Yocto supports this sort of labeling via the bitbake recipe https://git.yoctoproject.org/cgit.cgi/poky/plain/meta/recipes-core/os-release/
What about this:
libc:
glibc: ["2.18", "2.19", "2.20", ..., "2.31"]
musl: ["0.9", "1.0", "1.1", "1.2"]
compiler:
gcc:
libc: &libc (None for undefined or default)
llvm:
libc: &libc
Visual Studio:
[no libc]
For auto generation of the profile, the libc version can be detected by compiling+executing a simple file using gnu_get_libc_version
, or extracting the version defintions from objdump -p /lib64/libc.so.*
.
The bigger problem is: how will the hashing/package id work?
Packages compiled with different glibc versions, will generate a different package id.
But how should conan behave if a consumer has a newer glibc library? Should it require a package of the same glibc version?
Should it look for all available packages having a glic version lower as its own?
ALso, I"m afraid this range matching is incompatible with the hashing principle of conan.

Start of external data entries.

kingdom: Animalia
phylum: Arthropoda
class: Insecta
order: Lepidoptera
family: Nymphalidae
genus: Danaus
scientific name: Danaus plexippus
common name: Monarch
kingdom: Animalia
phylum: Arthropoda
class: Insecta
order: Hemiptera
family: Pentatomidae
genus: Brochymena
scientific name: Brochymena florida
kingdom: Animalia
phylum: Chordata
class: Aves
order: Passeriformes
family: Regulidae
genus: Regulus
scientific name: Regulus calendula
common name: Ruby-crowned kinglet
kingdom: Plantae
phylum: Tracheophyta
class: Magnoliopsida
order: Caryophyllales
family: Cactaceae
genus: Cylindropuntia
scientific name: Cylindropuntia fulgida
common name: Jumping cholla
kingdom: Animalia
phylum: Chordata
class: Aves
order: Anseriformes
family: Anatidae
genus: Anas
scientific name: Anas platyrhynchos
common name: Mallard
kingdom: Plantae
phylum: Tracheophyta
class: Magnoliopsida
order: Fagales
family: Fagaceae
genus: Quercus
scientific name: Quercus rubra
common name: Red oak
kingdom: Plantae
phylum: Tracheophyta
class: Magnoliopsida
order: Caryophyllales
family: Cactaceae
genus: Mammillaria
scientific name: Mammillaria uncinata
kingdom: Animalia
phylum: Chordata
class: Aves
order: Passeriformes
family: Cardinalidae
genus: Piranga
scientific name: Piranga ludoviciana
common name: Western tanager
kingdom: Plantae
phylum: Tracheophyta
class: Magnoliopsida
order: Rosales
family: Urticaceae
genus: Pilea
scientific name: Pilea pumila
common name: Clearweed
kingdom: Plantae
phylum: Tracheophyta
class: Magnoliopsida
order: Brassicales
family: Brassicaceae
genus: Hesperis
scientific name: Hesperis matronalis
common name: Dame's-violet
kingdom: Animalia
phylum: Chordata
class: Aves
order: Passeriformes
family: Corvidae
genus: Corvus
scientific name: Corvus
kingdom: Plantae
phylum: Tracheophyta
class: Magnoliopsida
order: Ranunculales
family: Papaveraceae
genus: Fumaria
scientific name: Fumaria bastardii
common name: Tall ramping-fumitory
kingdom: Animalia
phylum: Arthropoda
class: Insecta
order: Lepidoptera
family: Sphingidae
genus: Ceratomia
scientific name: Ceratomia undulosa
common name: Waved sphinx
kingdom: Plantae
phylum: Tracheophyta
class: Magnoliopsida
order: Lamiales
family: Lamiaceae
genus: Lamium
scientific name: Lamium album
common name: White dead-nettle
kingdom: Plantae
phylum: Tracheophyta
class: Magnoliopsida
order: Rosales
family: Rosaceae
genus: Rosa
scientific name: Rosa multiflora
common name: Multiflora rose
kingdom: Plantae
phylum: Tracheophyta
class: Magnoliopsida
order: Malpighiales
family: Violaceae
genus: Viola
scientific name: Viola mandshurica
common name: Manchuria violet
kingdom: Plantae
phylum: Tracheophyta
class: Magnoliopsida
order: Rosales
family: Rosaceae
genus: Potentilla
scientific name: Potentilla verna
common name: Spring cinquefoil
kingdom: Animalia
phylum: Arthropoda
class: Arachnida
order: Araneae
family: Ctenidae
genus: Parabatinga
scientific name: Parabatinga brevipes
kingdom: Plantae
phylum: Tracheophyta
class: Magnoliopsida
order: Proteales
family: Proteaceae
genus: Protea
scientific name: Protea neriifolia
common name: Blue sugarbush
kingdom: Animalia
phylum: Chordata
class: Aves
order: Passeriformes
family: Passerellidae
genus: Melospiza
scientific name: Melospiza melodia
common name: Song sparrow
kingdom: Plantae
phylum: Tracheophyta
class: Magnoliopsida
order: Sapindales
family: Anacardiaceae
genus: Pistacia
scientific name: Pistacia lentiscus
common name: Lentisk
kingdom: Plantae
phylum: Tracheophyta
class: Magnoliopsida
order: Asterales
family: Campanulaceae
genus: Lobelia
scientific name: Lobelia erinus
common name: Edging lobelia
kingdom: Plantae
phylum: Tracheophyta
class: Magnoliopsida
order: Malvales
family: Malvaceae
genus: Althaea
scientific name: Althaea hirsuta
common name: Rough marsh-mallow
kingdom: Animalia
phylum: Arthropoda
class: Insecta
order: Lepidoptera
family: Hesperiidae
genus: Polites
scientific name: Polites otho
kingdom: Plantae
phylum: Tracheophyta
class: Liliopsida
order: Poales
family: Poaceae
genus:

That's the same issue as with compiler.cppstd
. We need a way of constraining compatible settings from upstream.
Another point to highlight the importance of this feature is https://github.com/conan-io/conan-docker-tools/issues/200. Even though there is gcc-9.3 available in Ubuntu 20.04 (used already for gcc-10 image) and it fixes some bugs in gcc-9.2 that prevent my library to compile on the older compiler, we can't upgrade the docker image because of glibc issue.
Most helpful comment
I am facing a similar issue regarding libc when building packages for glibc and musl (e.g. Alpine). Both are Linux, x86_64 but linked against a different libc.
We modified settings.yml like this:
This does not cover the fact of different versions of glibc or musl but covers at least our use case.